▶ _RECORDS SHOWN_:
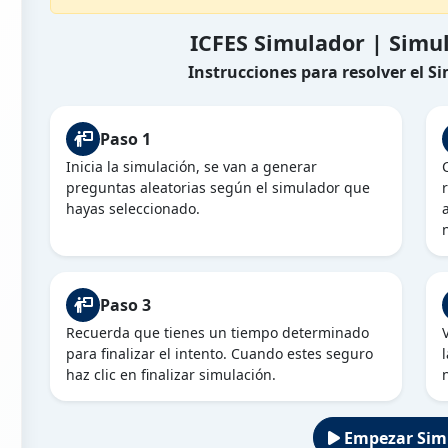
ICFES Simulador | Simu
Instrucciones para resolver el S
Paso 1
Inicia la simulación, se van a generar
preguntas aleatorias según el simulador que
hayas seleccionado.
Paso 3
Recuerda que tienes un tiempo determinado
para finalizar el intento. Cuando estes seguro
haz clic en finalizar simulación.
Empezar Sim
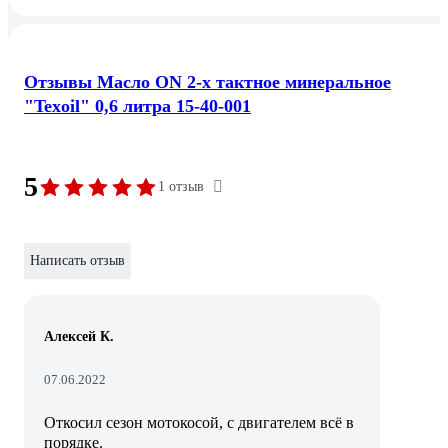
Отзывы Масло ON 2-х тактное минеральное
"Texoil" 0,6 литра 15-40-001
5
1 отзыв
Написать отзыв
Алексей К.
07.06.2022
Откосил сезон мотокосой, с двигателем всё в
порядке.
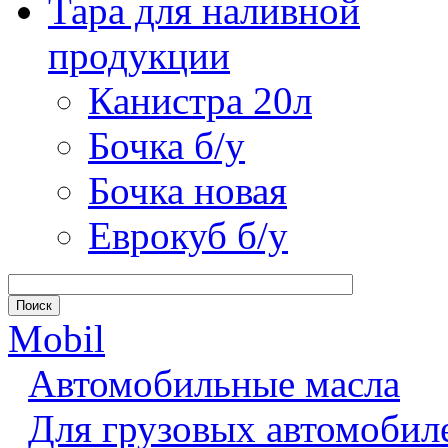
Тара для наливной
продукции
Канистра 20л
Бочка б/у
Бочка новая
Еврокуб б/у
Mobil
Автомобильные масла
Для грузовых автомобил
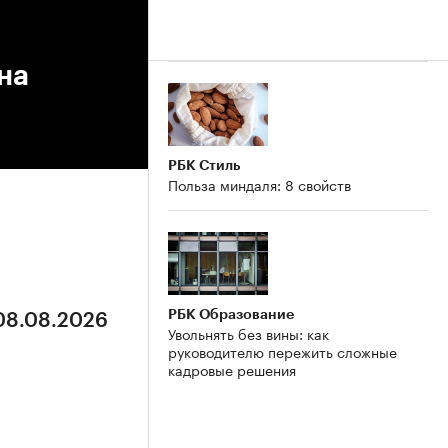
на
РБК Стиль
Польза миндаля: 8 свойств
РБК Образование
 08.08.2026
Увольнять без вины: как
руководителю пережить сложные
кадровые решения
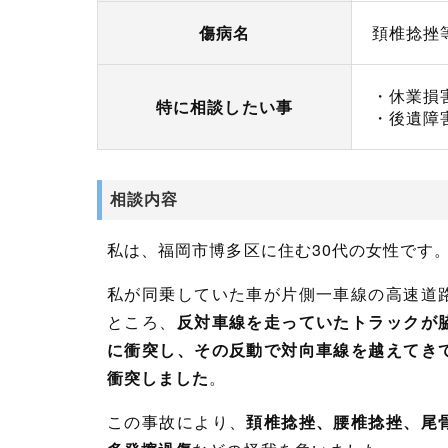
傷病名
頚椎捻挫
・休業損
特に相談したい事
・後遺障
相談内容
私は、福岡市博多区に住む30代の女性です
私が同乗していた車が片側一車線の高速道
ところ、
反対車線を走っていたトラックが
に衝突し、その反動で対向車線を越えてき
衝突しました
。
この事故により、
頚椎捻挫、腰椎捻挫、尾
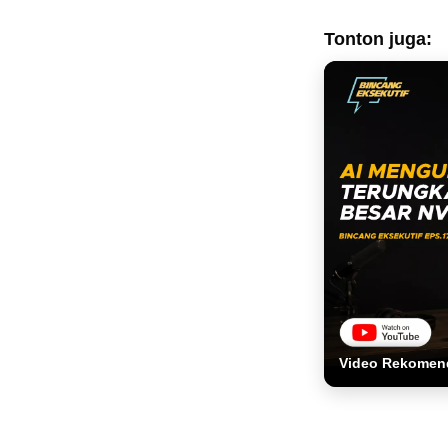
Tonton juga:
Video Rekomen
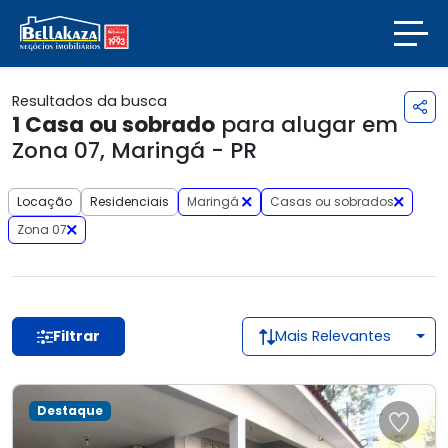
Resultados da busca
1
Casa ou sobrado
para alugar em
Zona 07, Maringá - PR
Locação
Residenciais
Maringá
Casas ou sobrados
Zona 07
Filtrar
Mais Relevantes
Destaque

▶ _ACTIVITY_:
Once the line containing "Канистра 20л" is located, write out exactly that line and each one after it to the end of the records above, excluding pictures and nothing else.

▶ _EXERCISE RESULT_:
Канистра 20л
Бочка б/у
Бочка новая
Еврокуб б/у
Mobil
Автомобильные масла
Для грузовых автомобил
на
РБК Стиль
Польза миндаля: 8 свойств
РБК Образование
 08.08.2026
Увольнять без вины: как
руководителю пережить сложные
кадровые решения
傷病名
頚椎捻挫
・休業損
特に相談したい事
・後遺障
相談内容
私は、福岡市博多区に住む30代の女性です
私が同乗していた車が片側一車線の高速道
ところ、
反対車線を走っていたトラックが
に衝突し、その反動で対向車線を越えてき
衝突しました
。
この事故により、
頚椎捻挫、腰椎捻挫、尾
Tonton juga:
Video Rekomen
Resultados da busca
1
Casa ou sobrado
para alugar em
Zona 07, Maringá - PR
Locação
Residenciais
Maringá
Casas ou sobrados
Zona 07
Filtrar
Mais Relevantes
Destaque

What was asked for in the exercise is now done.